• [Recorded data]:
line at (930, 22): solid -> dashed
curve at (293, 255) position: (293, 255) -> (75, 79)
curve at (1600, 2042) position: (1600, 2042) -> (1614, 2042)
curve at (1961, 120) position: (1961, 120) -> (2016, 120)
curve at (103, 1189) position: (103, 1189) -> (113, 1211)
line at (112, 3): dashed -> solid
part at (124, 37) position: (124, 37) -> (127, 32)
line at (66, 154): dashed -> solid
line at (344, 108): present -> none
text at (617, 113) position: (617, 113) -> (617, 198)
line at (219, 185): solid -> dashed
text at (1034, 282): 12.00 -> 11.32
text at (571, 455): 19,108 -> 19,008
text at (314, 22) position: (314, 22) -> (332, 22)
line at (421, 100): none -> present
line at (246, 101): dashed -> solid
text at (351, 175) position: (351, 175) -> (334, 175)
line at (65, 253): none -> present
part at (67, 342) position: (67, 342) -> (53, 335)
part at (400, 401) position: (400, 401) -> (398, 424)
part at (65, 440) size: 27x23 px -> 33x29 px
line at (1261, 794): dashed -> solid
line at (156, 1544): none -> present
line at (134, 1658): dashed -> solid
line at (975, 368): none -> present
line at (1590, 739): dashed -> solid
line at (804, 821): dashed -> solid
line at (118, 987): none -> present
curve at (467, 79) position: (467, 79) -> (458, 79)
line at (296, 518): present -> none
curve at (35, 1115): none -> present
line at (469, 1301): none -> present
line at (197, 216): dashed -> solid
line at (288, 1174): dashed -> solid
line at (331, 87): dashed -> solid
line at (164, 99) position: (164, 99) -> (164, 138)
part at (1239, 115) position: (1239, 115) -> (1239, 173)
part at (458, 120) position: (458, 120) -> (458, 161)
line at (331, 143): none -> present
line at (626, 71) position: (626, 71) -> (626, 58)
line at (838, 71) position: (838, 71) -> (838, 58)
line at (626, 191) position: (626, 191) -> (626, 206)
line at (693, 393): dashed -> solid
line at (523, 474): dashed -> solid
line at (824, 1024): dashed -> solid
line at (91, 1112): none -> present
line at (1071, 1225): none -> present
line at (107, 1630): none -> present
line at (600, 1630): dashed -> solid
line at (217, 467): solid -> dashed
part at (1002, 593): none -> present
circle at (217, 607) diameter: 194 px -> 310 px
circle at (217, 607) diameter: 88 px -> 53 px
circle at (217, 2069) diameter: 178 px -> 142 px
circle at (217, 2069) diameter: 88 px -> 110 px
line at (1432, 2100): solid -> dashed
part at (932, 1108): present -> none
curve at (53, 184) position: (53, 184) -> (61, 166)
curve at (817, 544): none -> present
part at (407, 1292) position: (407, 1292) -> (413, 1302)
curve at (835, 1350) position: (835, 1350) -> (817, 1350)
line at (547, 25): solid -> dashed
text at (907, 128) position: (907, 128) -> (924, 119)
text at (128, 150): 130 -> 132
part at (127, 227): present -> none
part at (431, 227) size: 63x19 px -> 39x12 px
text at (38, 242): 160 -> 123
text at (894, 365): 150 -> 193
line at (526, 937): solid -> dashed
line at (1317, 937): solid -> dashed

• [Exercise requirements]: Copy every one of these entries word for word.

• [Exercise response]:
line at (930, 22): solid -> dashed
curve at (293, 255) position: (293, 255) -> (75, 79)
curve at (1600, 2042) position: (1600, 2042) -> (1614, 2042)
curve at (1961, 120) position: (1961, 120) -> (2016, 120)
curve at (103, 1189) position: (103, 1189) -> (113, 1211)
line at (112, 3): dashed -> solid
part at (124, 37) position: (124, 37) -> (127, 32)
line at (66, 154): dashed -> solid
line at (344, 108): present -> none
text at (617, 113) position: (617, 113) -> (617, 198)
line at (219, 185): solid -> dashed
text at (1034, 282): 12.00 -> 11.32
text at (571, 455): 19,108 -> 19,008
text at (314, 22) position: (314, 22) -> (332, 22)
line at (421, 100): none -> present
line at (246, 101): dashed -> solid
text at (351, 175) position: (351, 175) -> (334, 175)
line at (65, 253): none -> present
part at (67, 342) position: (67, 342) -> (53, 335)
part at (400, 401) position: (400, 401) -> (398, 424)
part at (65, 440) size: 27x23 px -> 33x29 px
line at (1261, 794): dashed -> solid
line at (156, 1544): none -> present
line at (134, 1658): dashed -> solid
line at (975, 368): none -> present
line at (1590, 739): dashed -> solid
line at (804, 821): dashed -> solid
line at (118, 987): none -> present
curve at (467, 79) position: (467, 79) -> (458, 79)
line at (296, 518): present -> none
curve at (35, 1115): none -> present
line at (469, 1301): none -> present
line at (197, 216): dashed -> solid
line at (288, 1174): dashed -> solid
line at (331, 87): dashed -> solid
line at (164, 99) position: (164, 99) -> (164, 138)
part at (1239, 115) position: (1239, 115) -> (1239, 173)
part at (458, 120) position: (458, 120) -> (458, 161)
line at (331, 143): none -> present
line at (626, 71) position: (626, 71) -> (626, 58)
line at (838, 71) position: (838, 71) -> (838, 58)
line at (626, 191) position: (626, 191) -> (626, 206)
line at (693, 393): dashed -> solid
line at (523, 474): dashed -> solid
line at (824, 1024): dashed -> solid
line at (91, 1112): none -> present
line at (1071, 1225): none -> present
line at (107, 1630): none -> present
line at (600, 1630): dashed -> solid
line at (217, 467): solid -> dashed
part at (1002, 593): none -> present
circle at (217, 607) diameter: 194 px -> 310 px
circle at (217, 607) diameter: 88 px -> 53 px
circle at (217, 2069) diameter: 178 px -> 142 px
circle at (217, 2069) diameter: 88 px -> 110 px
line at (1432, 2100): solid -> dashed
part at (932, 1108): present -> none
curve at (53, 184) position: (53, 184) -> (61, 166)
curve at (817, 544): none -> present
part at (407, 1292) position: (407, 1292) -> (413, 1302)
curve at (835, 1350) position: (835, 1350) -> (817, 1350)
line at (547, 25): solid -> dashed
text at (907, 128) position: (907, 128) -> (924, 119)
text at (128, 150): 130 -> 132
part at (127, 227): present -> none
part at (431, 227) size: 63x19 px -> 39x12 px
text at (38, 242): 160 -> 123
text at (894, 365): 150 -> 193
line at (526, 937): solid -> dashed
line at (1317, 937): solid -> dashed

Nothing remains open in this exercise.